I had an interesting and odd conversation with some folks today who were trying to determine how fast NIDS would identify potential attacker traffic that was innocent appearing. When I entered the debate, they were deep in conversation that centered around threshold settings in various IDS/IPS products and their recognition of port scanning. They seemed to be engrossed in how many connection attempts in a second should be considered malicious.
Eventually, they asked me about HoneyPoint and how many connections it takes for it to decide that traffic is malicious. I simply responded “One.” Finally, I explained that since HoneyPoints are psuedo-services and have no real reason for any traffic at all – that ANY CONNECTION to a HoneyPoint was by nature suspicious and we would alert. After about 15 minutes of discussion and further debate, I think I made believers out of them and they have all requested to demo the product for 90 days in their environment.
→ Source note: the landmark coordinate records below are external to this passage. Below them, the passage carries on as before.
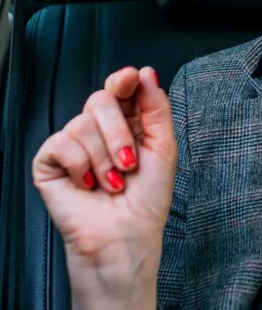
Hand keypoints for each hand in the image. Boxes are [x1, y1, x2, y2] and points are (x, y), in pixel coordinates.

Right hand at [32, 67, 176, 281]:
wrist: (125, 237)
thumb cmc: (147, 198)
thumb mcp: (163, 146)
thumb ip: (156, 108)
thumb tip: (146, 73)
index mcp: (127, 121)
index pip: (120, 87)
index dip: (124, 80)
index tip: (131, 78)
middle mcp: (99, 128)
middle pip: (100, 99)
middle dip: (119, 132)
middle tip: (129, 162)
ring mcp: (73, 144)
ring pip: (82, 123)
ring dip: (105, 158)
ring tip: (112, 182)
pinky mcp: (50, 161)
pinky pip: (62, 143)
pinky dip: (81, 166)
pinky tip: (88, 184)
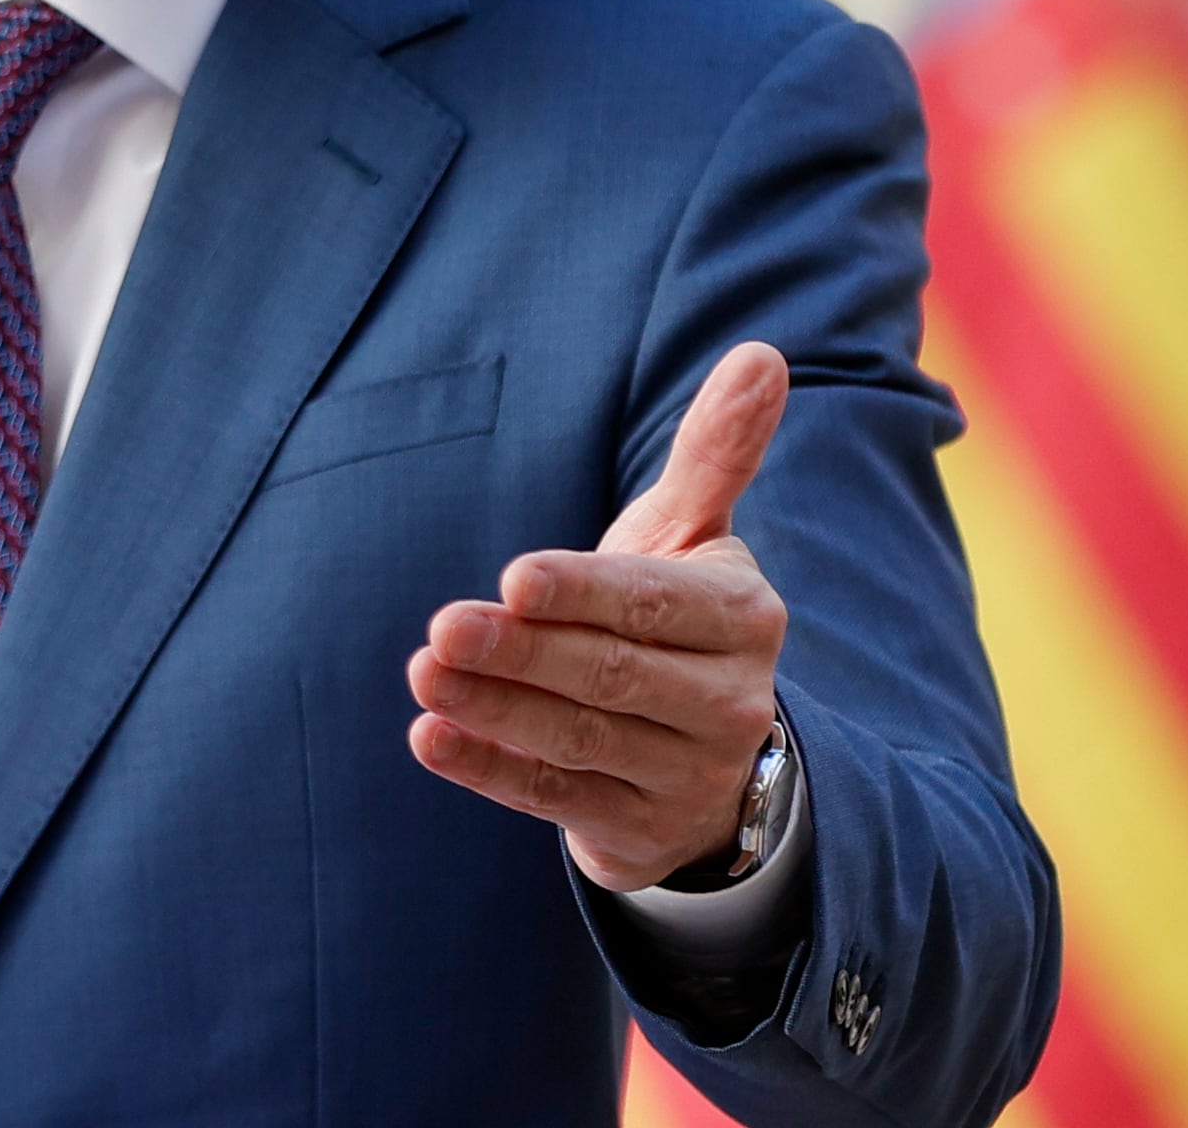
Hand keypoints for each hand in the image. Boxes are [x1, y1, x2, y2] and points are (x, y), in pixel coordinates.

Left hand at [407, 341, 791, 891]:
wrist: (704, 757)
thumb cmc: (676, 619)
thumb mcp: (694, 538)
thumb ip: (716, 453)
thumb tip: (762, 354)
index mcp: (745, 619)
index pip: (655, 604)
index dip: (585, 592)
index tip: (514, 577)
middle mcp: (731, 703)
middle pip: (613, 675)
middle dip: (524, 652)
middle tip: (443, 627)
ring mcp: (689, 777)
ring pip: (580, 740)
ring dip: (495, 709)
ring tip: (424, 673)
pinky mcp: (640, 833)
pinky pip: (557, 800)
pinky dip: (490, 771)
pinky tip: (431, 738)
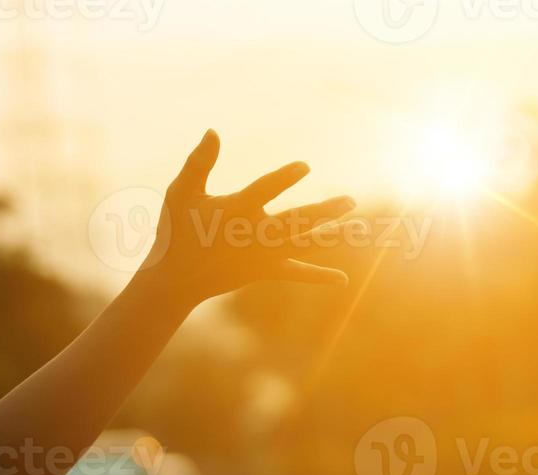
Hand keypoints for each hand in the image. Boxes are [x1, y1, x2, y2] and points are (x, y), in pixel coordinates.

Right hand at [139, 130, 355, 306]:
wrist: (176, 279)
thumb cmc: (177, 230)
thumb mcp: (181, 192)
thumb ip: (199, 162)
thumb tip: (213, 131)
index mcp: (235, 212)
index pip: (264, 192)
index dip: (284, 179)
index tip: (305, 166)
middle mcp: (255, 236)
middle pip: (296, 222)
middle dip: (325, 212)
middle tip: (350, 200)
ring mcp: (262, 257)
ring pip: (305, 245)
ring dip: (333, 237)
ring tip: (361, 229)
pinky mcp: (265, 272)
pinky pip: (297, 273)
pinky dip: (319, 276)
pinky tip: (343, 280)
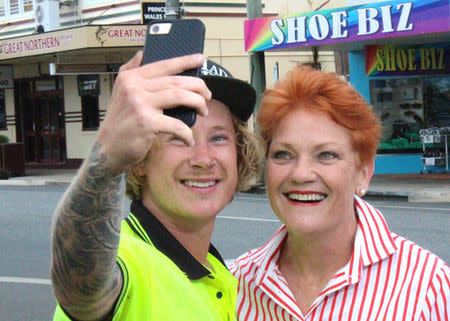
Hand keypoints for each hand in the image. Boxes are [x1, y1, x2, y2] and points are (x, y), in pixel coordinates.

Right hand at [97, 51, 210, 174]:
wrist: (107, 148)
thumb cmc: (120, 122)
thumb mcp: (120, 91)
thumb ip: (130, 70)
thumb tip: (142, 53)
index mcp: (131, 77)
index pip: (164, 65)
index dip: (185, 61)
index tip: (201, 58)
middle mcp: (134, 87)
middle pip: (176, 81)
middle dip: (198, 87)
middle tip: (207, 95)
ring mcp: (140, 105)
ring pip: (180, 97)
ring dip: (198, 103)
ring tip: (204, 111)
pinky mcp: (147, 123)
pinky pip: (177, 125)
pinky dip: (187, 134)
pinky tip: (188, 139)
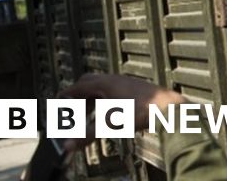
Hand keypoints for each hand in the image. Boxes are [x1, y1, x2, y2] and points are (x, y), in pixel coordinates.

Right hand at [58, 74, 183, 151]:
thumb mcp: (110, 124)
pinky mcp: (136, 88)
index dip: (66, 94)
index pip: (79, 85)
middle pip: (90, 82)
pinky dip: (105, 100)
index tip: (57, 100)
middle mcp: (115, 79)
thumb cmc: (140, 112)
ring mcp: (127, 82)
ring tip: (87, 113)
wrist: (169, 107)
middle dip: (78, 94)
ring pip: (103, 86)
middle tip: (71, 108)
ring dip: (92, 97)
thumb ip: (87, 135)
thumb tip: (67, 146)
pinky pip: (114, 90)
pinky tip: (109, 111)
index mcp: (105, 83)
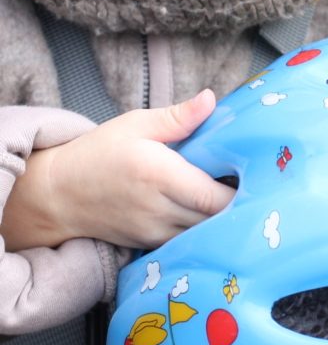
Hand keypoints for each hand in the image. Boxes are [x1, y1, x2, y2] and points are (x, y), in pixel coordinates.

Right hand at [4, 91, 234, 250]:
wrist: (58, 193)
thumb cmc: (99, 153)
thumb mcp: (137, 124)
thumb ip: (178, 117)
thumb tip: (211, 99)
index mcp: (159, 175)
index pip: (213, 196)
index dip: (239, 191)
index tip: (253, 174)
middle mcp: (158, 209)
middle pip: (215, 220)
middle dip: (236, 205)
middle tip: (249, 185)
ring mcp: (153, 232)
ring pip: (203, 236)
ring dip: (220, 221)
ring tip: (230, 198)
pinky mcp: (148, 245)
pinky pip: (185, 243)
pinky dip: (201, 232)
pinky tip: (207, 215)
This is simply another way that HoneyPoint changes the IDS/IPS paradigm. It doesn’t really matter how MANY connections an attacker makes per second unless they are causing DoS on the network. IT REALLY MATTERS WHAT THEY ARE CONNECTING TO!
HoneyPoint can help you determine the criticality of even a single connection to a pseudo-service. You could take action then, or wait to see how things develop. If the attacker hits multiple HoneyPoints on a single host or multiple HoneyPoints on multiple hosts, you can determine what to do based on the risk of the behavior you see. If they begin to probe the HoneyPoints, you can likely very quickly determine what tools they are using, what they seem to be focusing on, etc. All of that helps you make better decisions and to craft smarter, more effective responses.
So, the bottom line is this: As wierd a metric for comparison as port scanning thresholding may be, HoneyPoint can help you drop that number to 1. Using HoneyPoint smartly and effictively – you can secure your environment more rapidly, easily and with greater insight than other technologies. How is that for an unusual metric?